On Fri, 25 May 2012, Nick Milas wrote:
Why when assigning access rights to "entry" and/or "children" attributes, in most cases - as I have seen from experience - we have to end with a "by * break" clause?
Because that's a popular style of ACL processing logic to use for those attributes. As you note, this is done in "most cases", i.e., not all, so obviously there nothing in the software that requires it.
I'm not sure why the ACLs for entry and children that you tend to see use that style, but if I recall correctly, they weren't part of the original ACL design but rather were added in OpenLDAP 2.2 (or maybe 2.3?), so this may be the result of ACL sets being retrofitted during upgrades.
...
I tend to think that this is needed in case(s) where we want to be able to assign different privileges (for children/entry attributes) in subordinate branches, using ACLs following later. But if we follow the rule: "special access rules first, generic access rules last", i.e. if we place our ACLs for entry/children of the bottom branches first in the ACL sequence, then a "by * break" clause would not be required. Is my thinking right?

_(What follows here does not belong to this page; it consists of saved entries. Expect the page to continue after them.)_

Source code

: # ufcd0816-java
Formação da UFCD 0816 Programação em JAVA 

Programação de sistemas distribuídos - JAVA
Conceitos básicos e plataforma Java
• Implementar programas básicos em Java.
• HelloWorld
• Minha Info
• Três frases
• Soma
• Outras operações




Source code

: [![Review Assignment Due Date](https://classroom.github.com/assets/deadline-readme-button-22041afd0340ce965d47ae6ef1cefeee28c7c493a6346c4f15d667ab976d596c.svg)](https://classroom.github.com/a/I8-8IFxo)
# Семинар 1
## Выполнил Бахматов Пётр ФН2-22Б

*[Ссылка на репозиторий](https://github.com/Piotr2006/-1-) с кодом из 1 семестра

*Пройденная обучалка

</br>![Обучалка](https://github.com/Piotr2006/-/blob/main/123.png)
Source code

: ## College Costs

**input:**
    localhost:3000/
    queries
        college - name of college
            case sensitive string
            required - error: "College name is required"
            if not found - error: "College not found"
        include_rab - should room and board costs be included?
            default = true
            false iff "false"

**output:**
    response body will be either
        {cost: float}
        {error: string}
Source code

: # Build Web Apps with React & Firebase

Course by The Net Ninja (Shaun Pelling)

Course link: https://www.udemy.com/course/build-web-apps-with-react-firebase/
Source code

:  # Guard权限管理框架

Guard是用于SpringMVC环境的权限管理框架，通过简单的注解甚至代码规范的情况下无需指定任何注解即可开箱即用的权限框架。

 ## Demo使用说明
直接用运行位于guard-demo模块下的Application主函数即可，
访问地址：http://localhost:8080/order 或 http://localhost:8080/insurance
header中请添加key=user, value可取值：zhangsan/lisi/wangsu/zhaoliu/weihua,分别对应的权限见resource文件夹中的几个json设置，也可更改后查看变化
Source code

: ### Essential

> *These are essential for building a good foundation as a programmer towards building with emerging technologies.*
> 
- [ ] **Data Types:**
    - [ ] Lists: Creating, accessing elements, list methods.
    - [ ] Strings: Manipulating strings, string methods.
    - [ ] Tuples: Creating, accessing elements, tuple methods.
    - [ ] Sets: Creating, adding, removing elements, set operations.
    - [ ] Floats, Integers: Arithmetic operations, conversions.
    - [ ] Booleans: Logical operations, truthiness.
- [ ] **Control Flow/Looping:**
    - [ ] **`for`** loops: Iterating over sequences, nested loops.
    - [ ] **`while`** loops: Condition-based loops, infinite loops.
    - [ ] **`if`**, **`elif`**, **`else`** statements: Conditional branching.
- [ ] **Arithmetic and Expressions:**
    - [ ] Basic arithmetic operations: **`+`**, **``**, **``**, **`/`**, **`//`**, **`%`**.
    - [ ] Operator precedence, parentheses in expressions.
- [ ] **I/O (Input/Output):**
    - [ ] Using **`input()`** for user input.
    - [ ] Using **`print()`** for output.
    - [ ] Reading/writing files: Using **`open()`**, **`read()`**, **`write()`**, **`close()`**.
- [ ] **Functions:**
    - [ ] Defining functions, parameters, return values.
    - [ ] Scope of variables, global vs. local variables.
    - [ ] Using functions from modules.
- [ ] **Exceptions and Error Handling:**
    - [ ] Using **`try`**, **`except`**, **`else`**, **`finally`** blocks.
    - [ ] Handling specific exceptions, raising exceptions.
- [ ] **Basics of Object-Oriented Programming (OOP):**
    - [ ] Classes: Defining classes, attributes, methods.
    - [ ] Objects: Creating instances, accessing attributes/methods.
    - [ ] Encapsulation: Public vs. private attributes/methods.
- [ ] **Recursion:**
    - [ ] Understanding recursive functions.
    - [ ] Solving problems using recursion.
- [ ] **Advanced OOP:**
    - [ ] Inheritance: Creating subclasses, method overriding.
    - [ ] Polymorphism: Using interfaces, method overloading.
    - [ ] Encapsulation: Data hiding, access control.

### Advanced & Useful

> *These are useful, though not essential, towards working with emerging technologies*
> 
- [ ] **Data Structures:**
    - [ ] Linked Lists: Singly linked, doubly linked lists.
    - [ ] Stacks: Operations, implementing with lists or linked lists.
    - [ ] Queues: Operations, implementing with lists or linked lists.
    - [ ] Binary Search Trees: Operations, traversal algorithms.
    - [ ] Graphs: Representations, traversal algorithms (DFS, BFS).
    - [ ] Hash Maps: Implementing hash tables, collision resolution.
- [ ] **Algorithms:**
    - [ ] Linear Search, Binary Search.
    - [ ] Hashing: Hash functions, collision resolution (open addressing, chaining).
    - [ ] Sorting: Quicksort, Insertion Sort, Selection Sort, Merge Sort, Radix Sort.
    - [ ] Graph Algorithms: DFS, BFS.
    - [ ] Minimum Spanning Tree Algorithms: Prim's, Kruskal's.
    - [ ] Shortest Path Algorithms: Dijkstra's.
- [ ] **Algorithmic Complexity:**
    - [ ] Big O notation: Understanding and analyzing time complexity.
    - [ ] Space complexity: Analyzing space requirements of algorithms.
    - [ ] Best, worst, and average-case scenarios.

Yes, though you should review any rules without an attrs= clause carefully to check whether they're setting the rights for the children/entry pseudo-attributes unexpectedly.
And a second question:
Are there any cases where access to "children" and "entry" attributes is determined implicitly, or in all cases (except, I guess, when we specify "access to *") we should declare access rights to these attributes explicitly?
I'm not sure what you mean by "determined implicitly" here, so I can't answer that.